INSTRUCTIONS FOR THE TASK: The pictures do not belong in the copy. Restate all of the records word for word.

RECORDS FOR THE TASK:
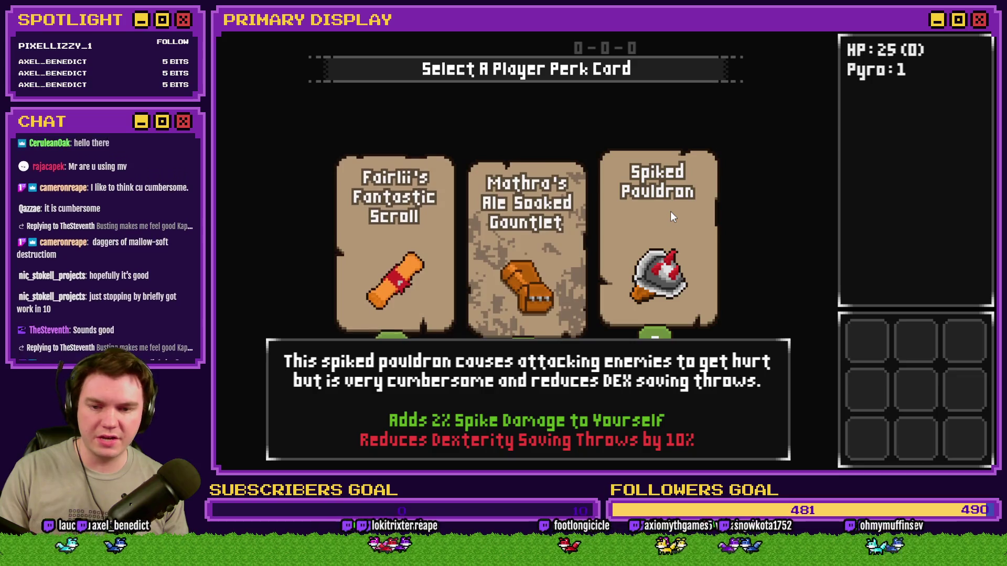
click(672, 216)
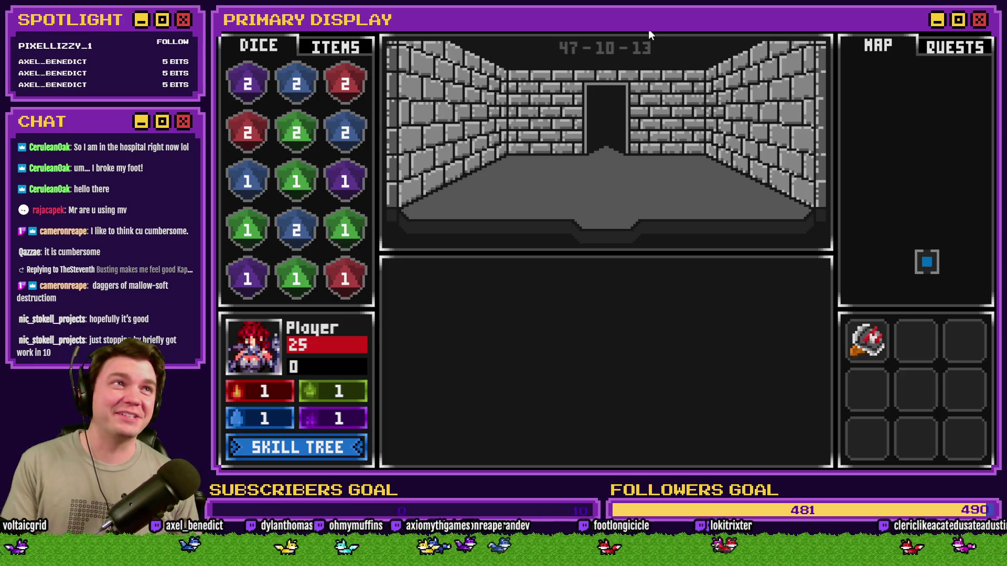
Step: Walk forward two rooms until the orc card battle begins
key(w)
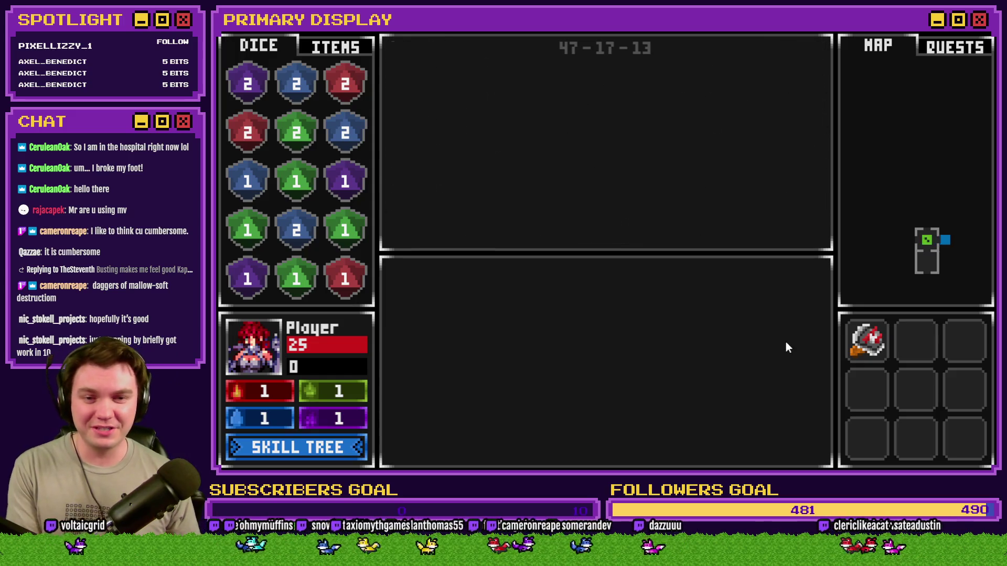
key(w)
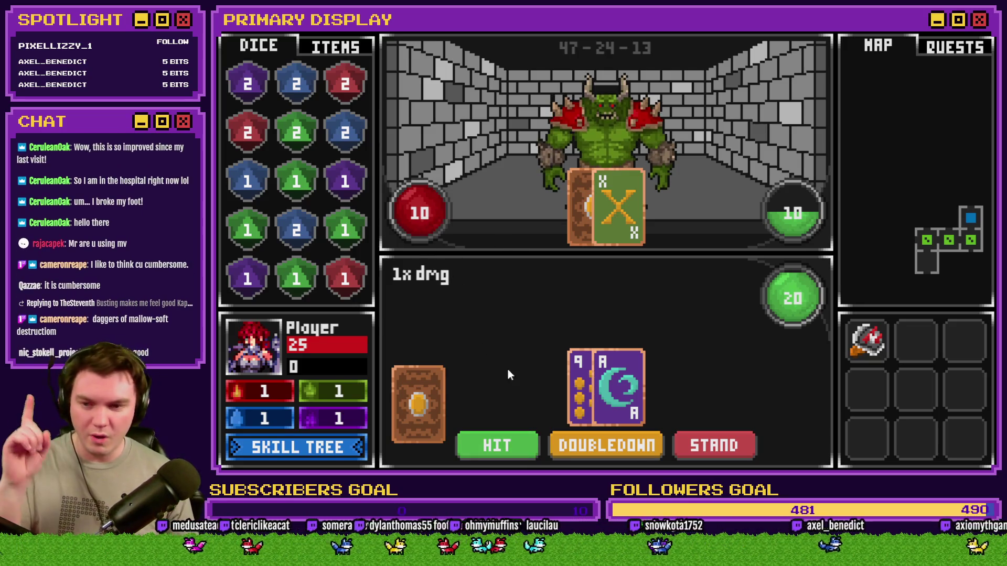
Step: Hit three times and stand at 21, then hit twice next round and bust at 22
click(508, 448)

EXERCISE OUTPUT:
click(672, 216)
Step: Walk forward two rooms until the orc card battle begins
key(w)
key(w)
Step: Hit three times and stand at 21, then hit twice next round and bust at 22
click(508, 448)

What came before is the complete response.